## Activity
Without the pictures, retype exactly the lines from the top of the entries below through the line that contains "Le pratiche di base come il digiuno".

Extracted page text data
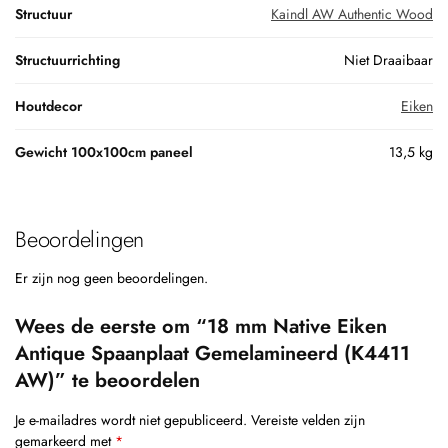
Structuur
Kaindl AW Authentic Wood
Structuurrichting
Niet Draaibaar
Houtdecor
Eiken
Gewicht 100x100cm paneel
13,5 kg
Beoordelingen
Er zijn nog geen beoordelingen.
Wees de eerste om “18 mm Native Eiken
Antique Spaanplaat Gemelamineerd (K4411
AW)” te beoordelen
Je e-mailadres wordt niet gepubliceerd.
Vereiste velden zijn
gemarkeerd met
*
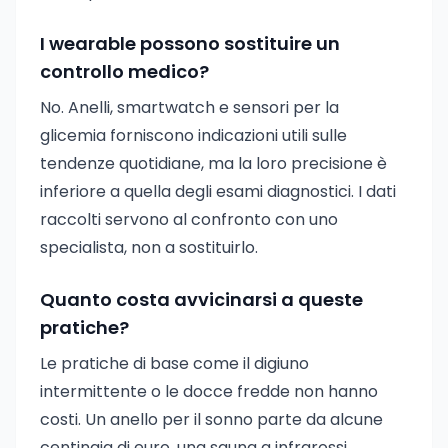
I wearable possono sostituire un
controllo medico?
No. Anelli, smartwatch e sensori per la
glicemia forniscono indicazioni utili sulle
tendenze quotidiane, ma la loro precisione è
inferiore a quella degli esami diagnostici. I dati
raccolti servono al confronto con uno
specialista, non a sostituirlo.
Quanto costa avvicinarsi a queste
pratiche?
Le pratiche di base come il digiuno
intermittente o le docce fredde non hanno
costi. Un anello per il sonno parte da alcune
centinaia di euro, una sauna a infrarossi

## Answer to the problem
Structuur
Kaindl AW Authentic Wood
Structuurrichting
Niet Draaibaar
Houtdecor
Eiken
Gewicht 100x100cm paneel
13,5 kg
Beoordelingen
Er zijn nog geen beoordelingen.
Wees de eerste om “18 mm Native Eiken
Antique Spaanplaat Gemelamineerd (K4411
AW)” te beoordelen
Je e-mailadres wordt niet gepubliceerd.
Vereiste velden zijn
gemarkeerd met
*
I wearable possono sostituire un
controllo medico?
No. Anelli, smartwatch e sensori per la
glicemia forniscono indicazioni utili sulle
tendenze quotidiane, ma la loro precisione è
inferiore a quella degli esami diagnostici. I dati
raccolti servono al confronto con uno
specialista, non a sostituirlo.
Quanto costa avvicinarsi a queste
pratiche?
Le pratiche di base come il digiuno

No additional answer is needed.